# tell me about lake erie and tribs catfishing?



## ohihunter2014

I used to just catch catfish in ponds and then someone took me to the black river down near Lorain close to the lake and I got some nice channel cats and one or 2 were fish Ohio or close to it. How big do channel cats get in lake Erie and its tributaries? I would like to target some larger channels from the bank or peir and maybe catch some big flatheads.

anyone familiar with catfishing lorain, vermillion, Sandusky, rocky river? any big cats and how and when do you catch them?


----------



## twistedcatfish1971

A buddy with 2 nice channels caught under Sandusky bay bridge. He and his friend caught 75 plus that day with probably over half fish ohio.

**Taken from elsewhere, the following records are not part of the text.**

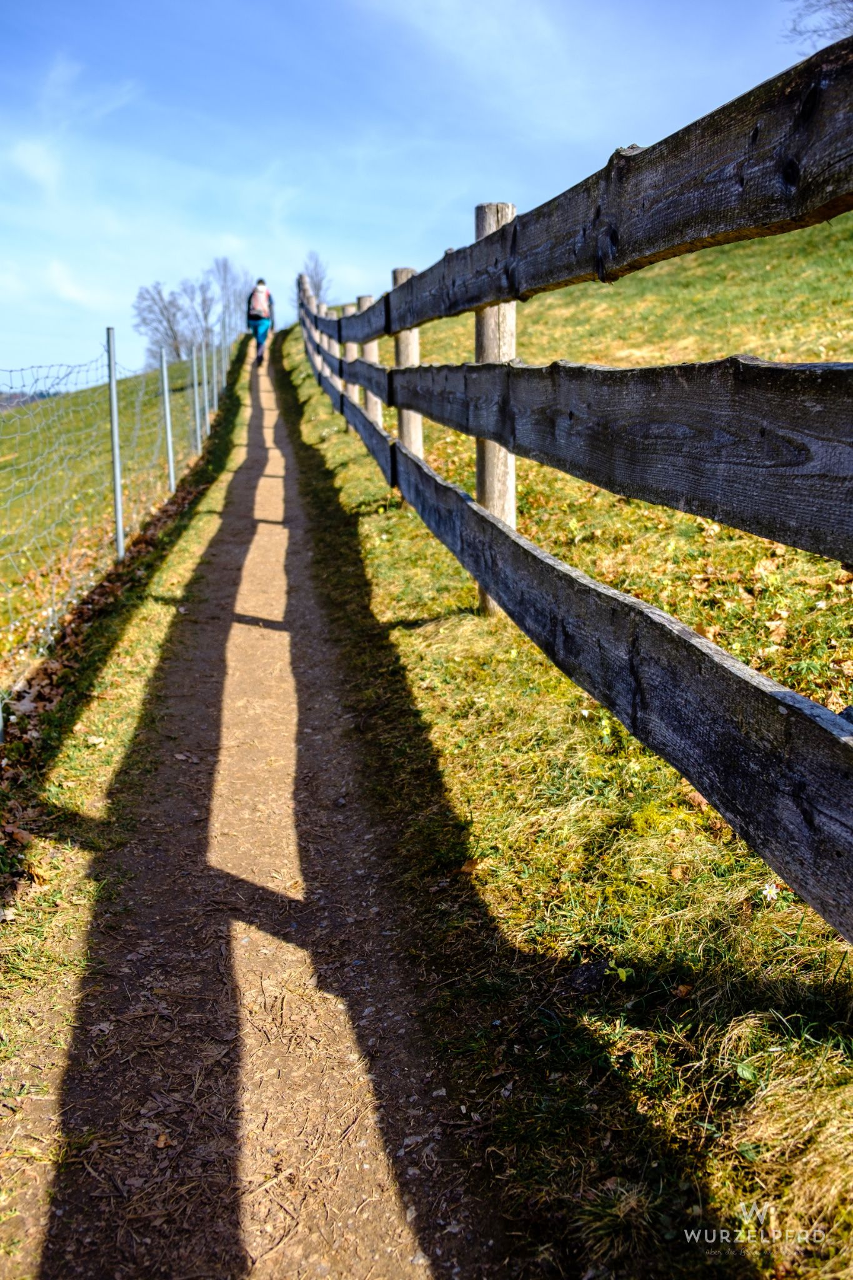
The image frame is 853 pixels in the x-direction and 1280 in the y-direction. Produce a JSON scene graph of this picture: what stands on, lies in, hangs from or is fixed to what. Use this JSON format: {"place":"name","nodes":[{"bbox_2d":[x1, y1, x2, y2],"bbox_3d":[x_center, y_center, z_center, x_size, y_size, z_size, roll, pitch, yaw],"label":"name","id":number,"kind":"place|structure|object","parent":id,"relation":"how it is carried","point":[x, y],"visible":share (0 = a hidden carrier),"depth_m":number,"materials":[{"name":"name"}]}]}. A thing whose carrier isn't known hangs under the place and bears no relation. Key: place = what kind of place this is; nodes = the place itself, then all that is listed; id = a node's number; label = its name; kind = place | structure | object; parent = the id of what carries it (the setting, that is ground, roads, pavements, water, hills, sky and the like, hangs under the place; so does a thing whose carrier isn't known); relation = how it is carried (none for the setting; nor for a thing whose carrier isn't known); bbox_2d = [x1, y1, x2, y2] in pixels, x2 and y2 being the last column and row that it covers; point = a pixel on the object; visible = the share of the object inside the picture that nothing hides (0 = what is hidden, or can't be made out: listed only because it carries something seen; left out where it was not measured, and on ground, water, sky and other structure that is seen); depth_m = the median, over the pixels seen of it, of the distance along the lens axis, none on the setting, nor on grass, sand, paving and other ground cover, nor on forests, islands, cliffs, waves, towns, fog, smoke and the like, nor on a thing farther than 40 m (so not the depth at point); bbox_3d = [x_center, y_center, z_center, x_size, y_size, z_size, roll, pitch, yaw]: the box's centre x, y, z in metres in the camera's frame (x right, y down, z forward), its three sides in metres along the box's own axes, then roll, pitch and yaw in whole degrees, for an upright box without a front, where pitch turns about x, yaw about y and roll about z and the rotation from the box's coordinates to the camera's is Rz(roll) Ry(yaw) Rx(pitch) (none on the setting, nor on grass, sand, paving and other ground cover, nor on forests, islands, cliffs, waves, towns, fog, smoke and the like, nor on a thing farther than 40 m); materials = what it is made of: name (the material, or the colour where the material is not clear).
{"place":"outdoors","nodes":[
{"label":"outdoors","id":0,"kind":"place"},
{"bbox_2d":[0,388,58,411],"label":"distant hill","id":1,"kind":"structure","parent":0,"point":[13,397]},
{"bbox_2d":[0,355,214,698],"label":"grass field","id":2,"kind":"structure","parent":0,"point":[68,399],"materials":[{"name":"green plant"}]},
{"bbox_2d":[131,280,195,365],"label":"bare tree","id":3,"kind":"object","parent":2,"relation":"on","point":[157,291],"visible":0.8,"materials":[{"name":"grey plant"}]},
{"bbox_2d":[186,275,220,350],"label":"bare tree","id":4,"kind":"object","parent":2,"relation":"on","point":[205,314],"visible":0.74,"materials":[{"name":"plant"}]},
{"bbox_2d":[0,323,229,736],"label":"wire fence","id":5,"kind":"object","parent":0,"point":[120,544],"visible":0.86,"depth_m":7.15,"materials":[{"name":"silver metal"}]},
{"bbox_2d":[0,348,254,1256],"label":"grass verge","id":6,"kind":"structure","parent":0,"point":[80,792],"materials":[{"name":"green plant"}]},
{"bbox_2d":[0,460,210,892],"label":"fallen leaves","id":7,"kind":"object","parent":6,"relation":"on","point":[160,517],"visible":0.58,"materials":[{"name":"brown plant"}]},
{"bbox_2d":[106,327,124,558],"bbox_3d":[-1.933,-1.142,6.863,0.091,1.625,0.069,-2,14,-7],"label":"fence post","id":8,"kind":"object","parent":6,"relation":"on","point":[115,437],"visible":0.94,"depth_m":6.84,"materials":[{"name":"grey metal"}]},
{"bbox_2d":[160,346,175,493],"bbox_3d":[-2.321,-1.931,9.886,0.098,1.489,0.071,-2,14,-7],"label":"fence post","id":9,"kind":"object","parent":6,"relation":"on","point":[167,414],"visible":0.96,"depth_m":9.88,"materials":[{"name":"metal"}]},
{"bbox_2d":[191,343,202,448],"bbox_3d":[-2.652,-2.775,12.755,0.094,1.499,0.074,-2,14,-7],"label":"fence post","id":10,"kind":"object","parent":6,"relation":"on","point":[197,409],"visible":0.97,"depth_m":12.72,"materials":[{"name":"metal"}]},
{"bbox_2d":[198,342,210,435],"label":"fence post","id":11,"kind":"object","parent":6,"relation":"on","point":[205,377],"visible":0.92,"depth_m":13.48,"materials":[{"name":"metal"}]},
{"bbox_2d":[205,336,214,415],"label":"fence post","id":12,"kind":"object","parent":6,"relation":"on","point":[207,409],"visible":0.9,"depth_m":15.70,"materials":[{"name":"metal"}]},
{"bbox_2d":[210,331,219,407],"bbox_3d":[-3.343,-4.214,17.415,0.091,1.465,0.077,-2,14,-7],"label":"fence post","id":13,"kind":"object","parent":6,"relation":"on","point":[215,359],"visible":0.82,"depth_m":17.38,"materials":[{"name":"metal"}]},
{"bbox_2d":[218,333,226,396],"bbox_3d":[-3.696,-4.899,19.876,0.098,1.438,0.084,-2,14,-7],"label":"fence post","id":14,"kind":"object","parent":6,"relation":"on","point":[222,367],"visible":0.79,"depth_m":19.83,"materials":[{"name":"metal"}]},
{"bbox_2d":[203,256,248,340],"label":"bare tree","id":15,"kind":"object","parent":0,"point":[225,281],"visible":0.74,"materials":[{"name":"plant"}]},
{"bbox_2d":[3,340,508,1279],"label":"dirt path","id":16,"kind":"structure","parent":0,"point":[257,477],"materials":[{"name":"brown soil"}]},
{"bbox_2d":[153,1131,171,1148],"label":"fallen leaf","id":17,"kind":"object","parent":16,"relation":"on","point":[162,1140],"visible":0.76,"depth_m":1.94,"materials":[{"name":"brown plant"}]},
{"bbox_2d":[245,277,276,366],"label":"person","id":18,"kind":"object","parent":16,"relation":"on","point":[262,316],"visible":0.79,"depth_m":19.74},
{"bbox_2d":[247,284,269,319],"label":"backpack","id":19,"kind":"object","parent":18,"relation":"on","point":[257,306],"visible":0.74,"depth_m":20.49,"materials":[{"name":"fabric"}]},
{"bbox_2d":[0,0,834,385],"label":"sky","id":20,"kind":"structure","parent":0,"point":[3,249],"materials":[{"name":"blue"}]},
{"bbox_2d":[273,233,852,1279],"label":"grass slope","id":21,"kind":"structure","parent":0,"point":[371,529],"materials":[{"name":"green plant"}]},
{"bbox_2d":[301,251,332,303],"bbox_3d":[-4.008,-11.735,38.989,1.753,3.960,2.015,-13,19,-41],"label":"bare tree","id":22,"kind":"object","parent":21,"relation":"on","point":[319,289],"visible":0.52,"depth_m":38.61,"materials":[{"name":"plant"}]},
{"bbox_2d":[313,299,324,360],"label":"wooden post","id":23,"kind":"object","parent":21,"relation":"on","point":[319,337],"visible":0.35,"depth_m":15.82,"materials":[{"name":"wood"}]},
{"bbox_2d":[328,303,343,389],"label":"wooden post","id":24,"kind":"object","parent":21,"relation":"on","point":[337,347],"visible":0.39,"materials":[{"name":"brown wood"}]},
{"bbox_2d":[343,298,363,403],"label":"wooden post","id":25,"kind":"object","parent":21,"relation":"on","point":[354,347],"visible":0.37,"depth_m":11.23,"materials":[{"name":"brown wood"}]},
{"bbox_2d":[355,290,379,419],"bbox_3d":[-0.486,-2.334,9.820,0.183,1.482,0.162,-2,14,-7],"label":"wooden post","id":26,"kind":"object","parent":21,"relation":"in","point":[364,299],"visible":0.38,"depth_m":9.72,"materials":[{"name":"brown wood"}]},
{"bbox_2d":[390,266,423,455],"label":"wooden post","id":27,"kind":"object","parent":21,"relation":"in","point":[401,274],"visible":0.51,"depth_m":6.62,"materials":[{"name":"brown wood"}]},
{"bbox_2d":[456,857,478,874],"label":"fallen leaf","id":28,"kind":"object","parent":21,"relation":"on","point":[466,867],"visible":0.74,"depth_m":2.83,"materials":[{"name":"brown plant"}]},
{"bbox_2d":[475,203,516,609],"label":"wooden post","id":29,"kind":"object","parent":21,"relation":"in","point":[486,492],"visible":0.44,"depth_m":4.27,"materials":[{"name":"brown wood"}]},
{"bbox_2d":[295,43,852,940],"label":"wooden fence","id":30,"kind":"object","parent":21,"relation":"on","point":[486,244],"visible":0.95,"depth_m":2.02,"materials":[{"name":"wood"}]},
{"bbox_2d":[761,880,779,901],"bbox_3d":[0.758,0.550,2.421,0.047,0.049,0.046,12,19,42],"label":"flower","id":31,"kind":"object","parent":21,"relation":"on","point":[774,890],"visible":0.63,"depth_m":2.41,"materials":[{"name":"white plant"}]},
{"bbox_2d":[780,0,852,51],"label":"bare tree","id":32,"kind":"object","parent":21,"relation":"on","point":[852,1],"visible":0.82,"depth_m":18.41,"materials":[{"name":"plant"}]},
{"bbox_2d":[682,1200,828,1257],"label":"watermark","id":33,"kind":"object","parent":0,"point":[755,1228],"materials":[{"name":"white"}]}
]}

They were in a boat though...there is awesome shore fishing around the bridge though...Google map it and you will see great spots to park and fish.


----------



## ohihunter2014

twistedcatfish1971 said:


> A buddy with 2 nice channels caught under Sandusky bay bridge. He and his friend caught 75 plus that day with probably over half fish ohio. They were in a boat though...there is awesome shore fishing around the bridge though...Google map it and you will see great spots to park and fish.


oh wow. Ive never gotten anything like that. Thanks for the info.


----------



## Shaun69007

Sandusky bay between the bridge and the rr tracks is insane...


----------



## Salmonid

The Sandusky bay area is really hot from may to june when all those cats come from all over the lake to spawn in all the the rip rap there. If your there at that time you can expect to catch adult fish from 4-15 lbs. be sure to know about only keeping 1 a day over 28" i know its an area the ODNR patrols heavily since many folks are taking too many of them per a discussion i had with a guy from the enforcement division of ODoW


----------



## ohihunter2014

Salmonid said:


> The Sandusky bay area is really hot from may to june when all those cats come from all over the lake to spawn in all the the rip rap there. If your there at that time you can expect to catch adult fish from 4-15 lbs. be sure to know about only keeping 1 a day over 28" i know its an area the ODNR patrols heavily since many folks are taking too many of them per a discussion i had with a guy from the enforcement division of ODoW


THANKS. I don't keep anything i just catch and release. If someone else wants them i give them away.


----------



## Ripley

Sandusky bay the old bridge road. hit up bayview bait and tackle and they will help you out. that place is crazy at times with fish. even at its worst day it still beats most other places in numbers. size wise Ive always caught a big one or two.


----------



## LipRipper79

What about the Vermilion area?


----------